CN114928788B

CN114928788B - A method for decoding sound field playback space based on sparse plane wave decomposition

Info

Publication number: CN114928788B
Application number: CN202210370600.1A
Authority: CN
Inventors: 曾向阳; 洪汐; 杜博凯; 路东东
Original assignee: Northwestern Polytechnical University
Current assignee: Northwestern Polytechnical University
Priority date: 2022-04-10
Filing date: 2022-04-10
Publication date: 2025-02-21
Anticipated expiration: 2042-04-10
Also published as: CN114928788A

Abstract

The present invention belongs to the technical field of spatial sound field playback, and specifically relates to a sound field playback spatial decoding method of high-order Ambisonics based on sparse plane wave decomposition. The method realizes sound field playback through two stages. The first stage pre-acquires the driving function of the loudspeaker system to play back plane waves in different directions, which is called the pre-calculation stage; the second stage performs sparse plane wave decomposition on the target sound field to calculate the playback driving function, which is called the playback decoding stage. The present invention uses the spherical harmonic domain sparse plane wave decomposition method to play back the sound field, and effectively improves the sound field playback accuracy when the target sound field is generated by a small number of sound sources. The method of the present invention is simple and low in cost, and can use the spherical harmonic coefficients of the target sound field with lower orders to achieve higher-precision playback; it has a good computing speed, and the plane wave generator of the playback system can be measured and calculated in advance, and the loudspeaker system drive signal can be quickly obtained in the playback stage; at the same time, a larger optimal listening range is guaranteed.

Description

Sound field replay space decoding method based on sparse plane wave decomposition

Technical Field

The invention belongs to the technical field of space sound field reproduction, and particularly relates to a sound field reproduction space decoding method of high-order Ambisonics based on sparse plane wave decomposition.

Background

Playback of sound fields using speaker arrays is an important way to achieve acoustic virtual reality and has been widely studied in recent decades. The purpose of sound field playback is to provide listeners with a different auditory experience, such as listening to music, watching a movie, or playing an electronic game, etc. Higher order Ambisonics (High Order Ambisonics, HOA) is a common sound field playback method. HOA is divided into encoding and decoding stages. In the encoding stage, the target sound field is decomposed in the spherical harmonic domain to obtain a group of spherical harmonic coefficients representing the original sound field. The loudspeaker array drive function is obtained in the decoding stage such that the spherical harmonic coefficients of the playback sound field are the same as the spherical harmonic coefficients obtained in the encoding stage.

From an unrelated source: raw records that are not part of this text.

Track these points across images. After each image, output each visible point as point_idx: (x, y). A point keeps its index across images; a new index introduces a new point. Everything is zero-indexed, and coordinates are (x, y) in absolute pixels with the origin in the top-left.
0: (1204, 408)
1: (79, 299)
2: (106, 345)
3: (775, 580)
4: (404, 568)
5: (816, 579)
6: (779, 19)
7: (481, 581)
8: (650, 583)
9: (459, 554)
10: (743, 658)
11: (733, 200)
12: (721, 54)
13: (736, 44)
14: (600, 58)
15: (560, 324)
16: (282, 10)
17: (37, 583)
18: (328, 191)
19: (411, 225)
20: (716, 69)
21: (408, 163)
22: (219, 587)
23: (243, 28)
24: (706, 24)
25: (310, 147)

The existing HOA decoding method is usually a mode matching method (Poletti M A.Three-dimensional surround sound systems based on spherical harmonics[J].J.Audio Eng.Soc,2005,53(11):1004–1025.),, i.e. decomposing the sound field into a set of superimposed spherical harmonics (basis functions) under the spherical coordinate system, and using spherical harmonics modes between the primary sound field and the playback sound field to perform matching to solve the driving function of the secondary sound source (loudspeaker array). However, with the sound field playback method of the mode matching method, the recorded sound field order of the target sound field has a great influence on the measurement accuracy and the optimum spot size. The size range of the optimum spot is inversely proportional to frequency and proportional to the mode order. At a constant mode order of 4, the size of the optimum point is reduced to be smaller than the size of the human head at a frequency of 2 kHz.

In order to improve the replay performance and ensure that the optimal spot size is in a certain range, the invention provides a high-order Ambiosonic decoding method based on sparse plane wave decomposition under the condition that a target sound field is controlled by a small number of sound sources.

Disclosure of Invention

In order to avoid the defects of the prior art, the invention provides a high-order Ambisonics decoding method based on sparse plane wave decomposition.

Technical proposal

The invention adopts a plane wave sparse decomposition method of spherical harmonic domain to decompose the target sound field into a limited number of plane waves, and replay the target sound field according to a pre-obtained replay system plane wave driving function.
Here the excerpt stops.